Another example of the above is the pharmacies refuses to sell emergency birth control to their patrons. There was a liberty-trumping uproar when people pointedly questioned the legality of the pharmacists refusal, citing freedom and etc. for business, and religion, but, the place is a fraking pharmacy. A pharmacy! One commenter stated that s/he didn’t care if individuals within that pharmacy’s community had to drive 100 miles to get to the next one (even if they didn’t have access to transportation) the pharmacist had the right to not sell things he found morally objectionable. This would be all well and could if it wasn’t a pharmacy, whose not even legal-, but civilly responsible for doling out the medication that people need as per their doctor and selves. If a pharmacist has such moral objections to providing medication, then they probably should have become a banker or something. It isn’t their place to become the town’s conscience. That’s just silly! I have many moral objections to psych meds, in that I think they are over prescribed and taken, but I would never disallow someone who is in charge of themselves from taking something they deem necessary. That’s between them and their doctor… but primarily with them.

Of course, there is the supposed moral ground about baby murder. Every sperm is sacred, or something. I am depressingly not surprised at the misinformation out there. One person commented to me that the emergency contraception “kills BABIES” (not the case) and another said that s/he saw no reason for it. Meaning there is no reason for emergency contraception. My god. What about rape? Or maybe s/he would be right if regular contraception was more universally accessible. Or maybe, s/he should get out of the fantasy-land where consenting partners only have sex to make babies and address the reality of things: mistakes happen. And sometimes their semi-planned mistakes, and calling women sluts, and whores, like Rush Limbaugh did, in an effort to invalidate their contribution to society is, obviously infuriating, but also mind-bogglingly stupid. Women can’t have sex by themselves—or at least not the kind that leads to pregnancy. Are we seriously harkening back to the days when women are blamed  and men off scot-free, all the while being the only deciding voices? While simultaneously, as a culture, mocking the similar justifications for forced hijabsabayas, and women not allowed in public spaces in other countries? Disgusting.

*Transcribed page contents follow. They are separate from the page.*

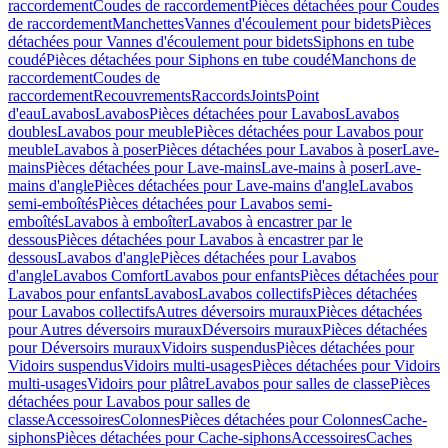
raccordement
Coudes de raccordement
Pièces détachées pour Coudes
de raccordement
Manchettes
Vannes d'écoulement pour bidets
Pièces
détachées pour Vannes d'écoulement pour bidets
Siphons en tube
coudé
Pièces détachées pour Siphons en tube coudé
Manchons de
raccordement
Coudes de
raccordement
Recouvrements
Raccords
Joints
Point
d'eau
Lavabos
Lavabos
Pièces détachées pour Lavabos
Lavabos
doubles
Lavabos pour meuble
Pièces détachées pour Lavabos pour
meuble
Lavabos à poser
Pièces détachées pour Lavabos à poser
Lave-
mains
Pièces détachées pour Lave-mains
Lave-mains à poser
Lave-
mains d'angle
Pièces détachées pour Lave-mains d'angle
Lavabos
semi-emboîtés
Pièces détachées pour Lavabos semi-
emboîtés
Lavabos à emboîter
Lavabos à encastrer par le
dessous
Pièces détachées pour Lavabos à encastrer par le
dessous
Lavabos d'angle
Pièces détachées pour Lavabos
d'angle
Lavabos Comfort
Lavabos pour enfants
Pièces détachées pour
Lavabos pour enfants
Lavabos
Lavabos collectifs
Pièces détachées
pour Lavabos collectifs
Autres déversoirs muraux
Pièces détachées
pour Autres déversoirs muraux
Déversoirs muraux
Pièces détachées
pour Déversoirs muraux
Vidoirs suspendus
Pièces détachées pour
Vidoirs suspendus
Vidoirs multi-usages
Pièces détachées pour Vidoirs
multi-usages
Vidoirs pour plâtre
Lavabos pour salles de classe
Pièces
détachées pour Lavabos pour salles de
classe
Accessoires
Colonnes
Pièces détachées pour Colonnes
Cache-
siphons
Pièces détachées pour Cache-siphons
Accessoires
Caches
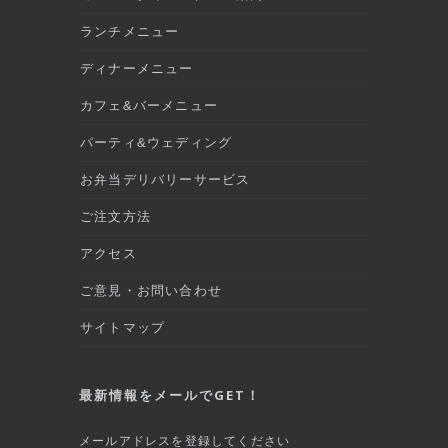
ランチメニュー
ディナーメニュー
カフェ&バーメニュー
パーティ&ウェディング
お弁当デリバリーサービス
ご注文方法
アクセス
ご意見・お問い合わせ
サイトマップ
最新情報をメールでGET！
メールアドレスを登録してください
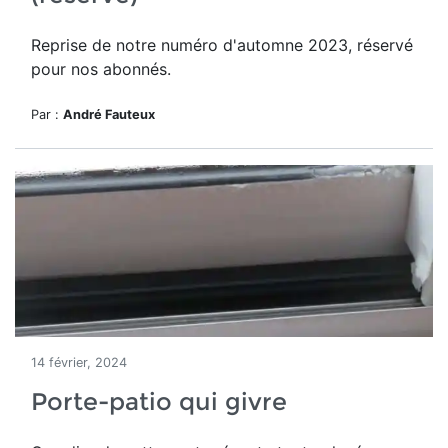
Reprise de notre numéro d'automne 2023, réservé
pour nos abonnés.
Par :
André Fauteux
14 février, 2024
Porte-patio qui givre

The last portion of the anti-contraception talk is the money. They don’t want to pay for contraception because, what is it? Why? Because it’s not something they agree with? Oh a get it, kinda like that one war. And that other one. And the one before that… Oh, and that indefinite detention center that’s still open. And all the other things that tax dollars go to that I don’t agree with—hell, even corn subsides!

Begrudgingly, I recognize the “well, ‘Other Side’ does the same” things doesn’t really qualify as a complete argument. However, the topic is one that is so obvious to me that I have a hard time putting what I want to say into words, so I’ll just over simplify and say: contraception costs a lot less than diapers.